_MATERIAL FOR THIS TASK_.
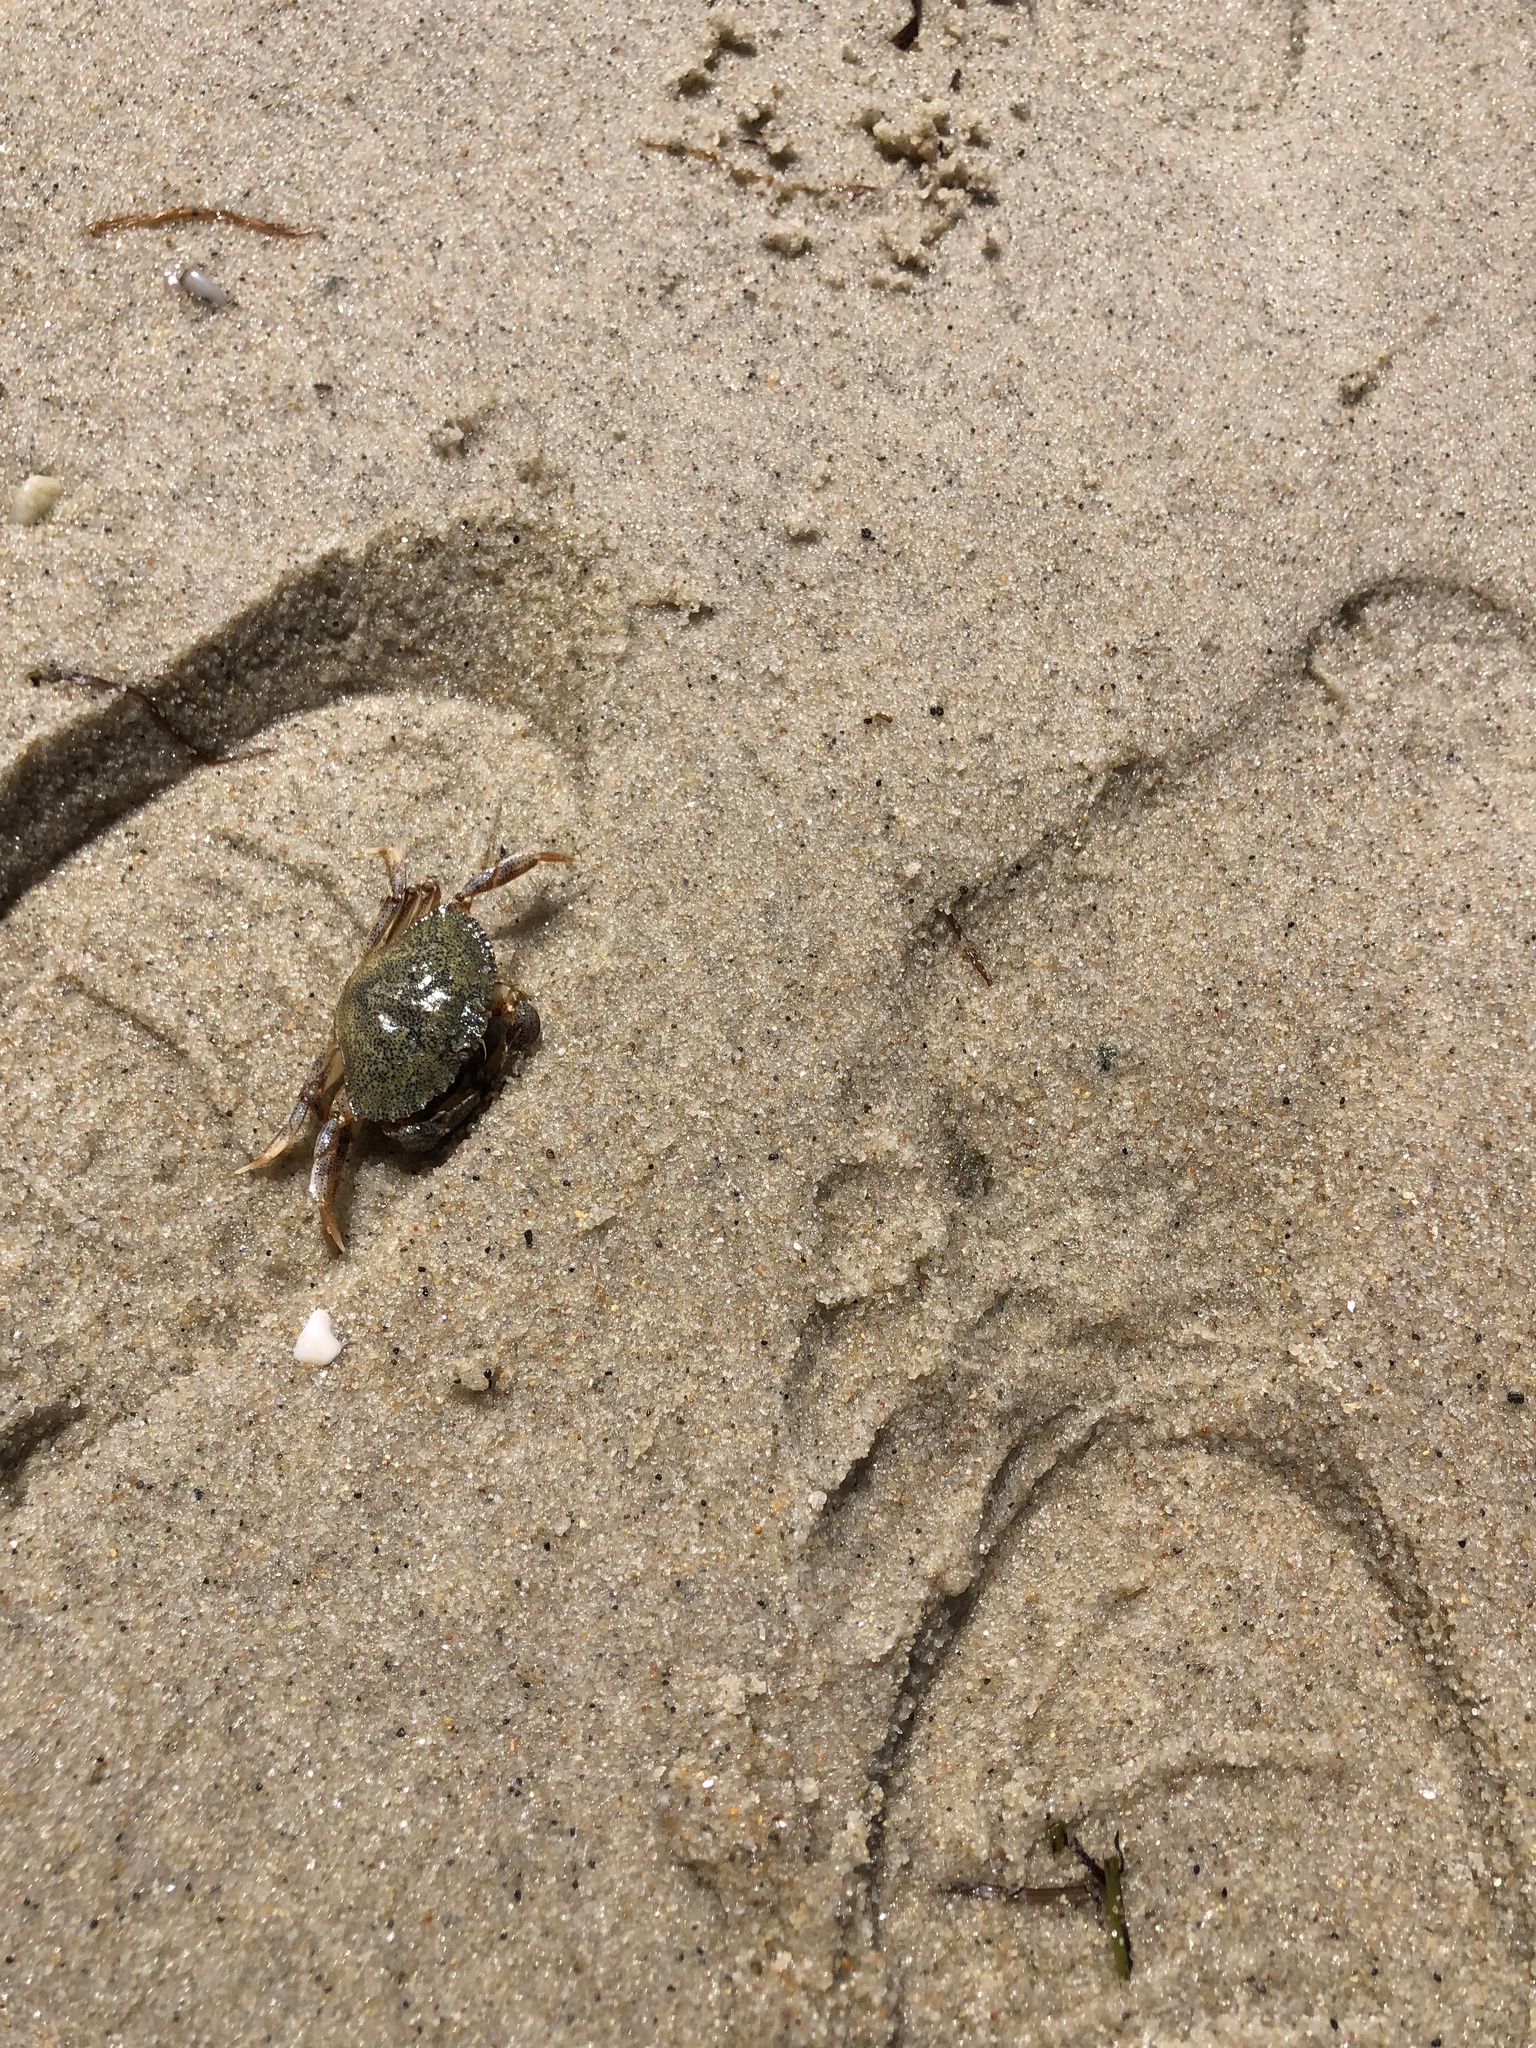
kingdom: Animalia
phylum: Arthropoda
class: Malacostraca
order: Decapoda
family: Cancridae
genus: Cancer
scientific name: Cancer irroratus
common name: Atlantic rock crab
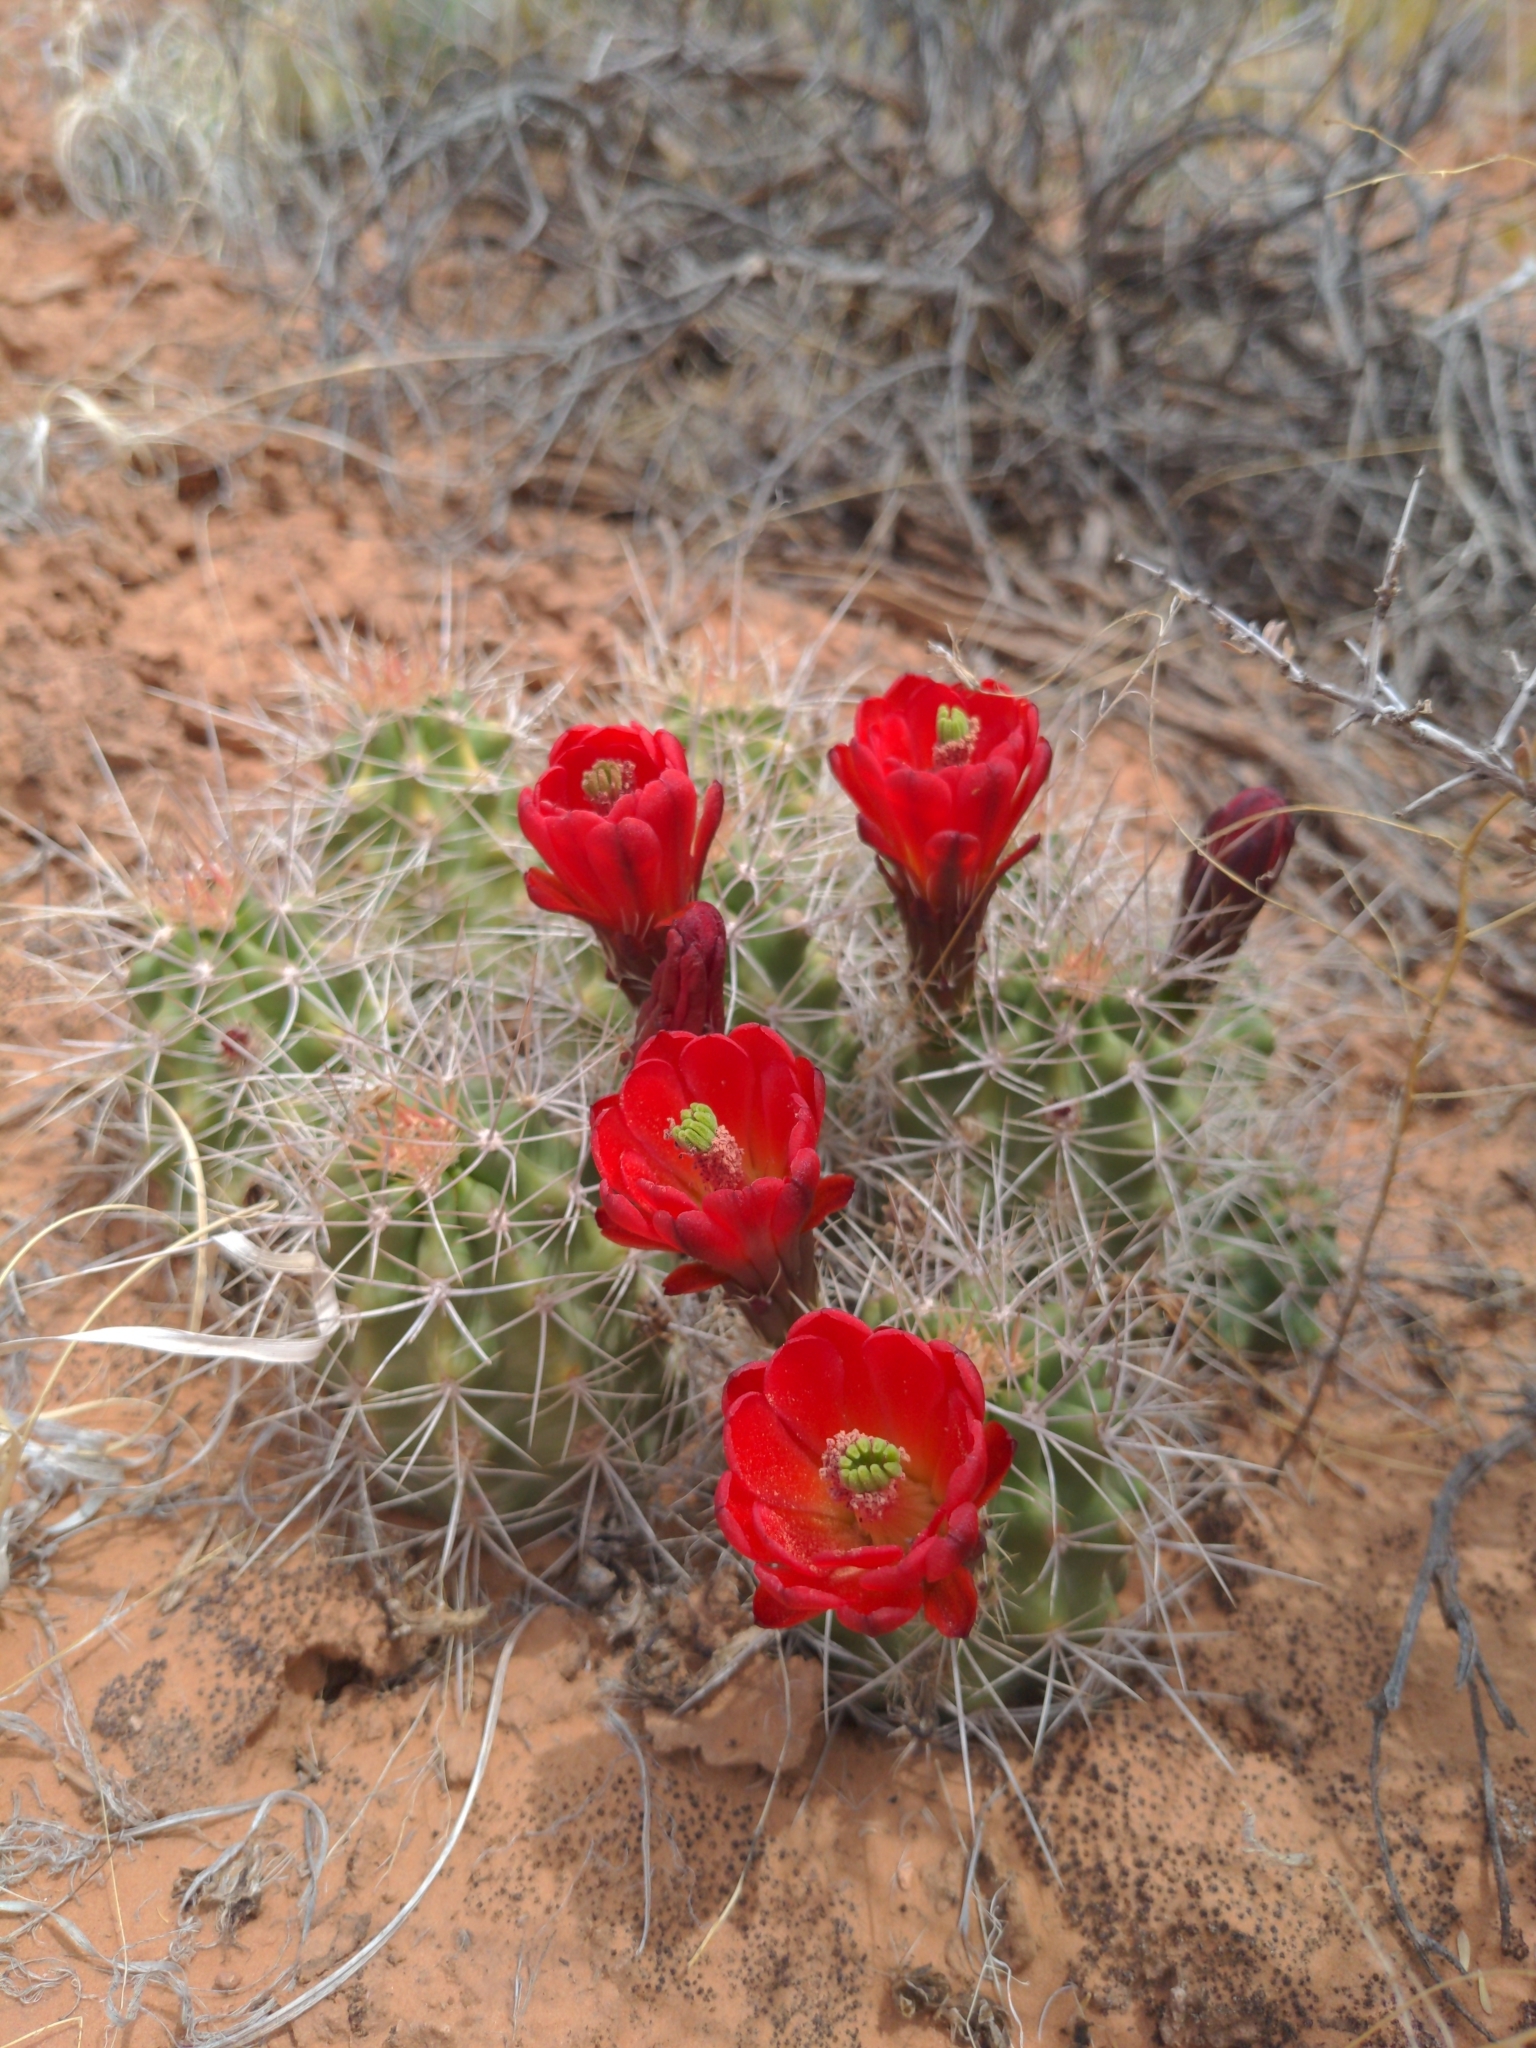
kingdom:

_WHAT IS BEING ASKED_. Arrange the lines above as a numbered list, skipping any blank lines and leaving the pictures out.

_COMPLETED EXERCISE_.
1. kingdom: Animalia
2. phylum: Arthropoda
3. class: Malacostraca
4. order: Decapoda
5. family: Cancridae
6. genus: Cancer
7. scientific name: Cancer irroratus
8. common name: Atlantic rock crab
9. kingdom:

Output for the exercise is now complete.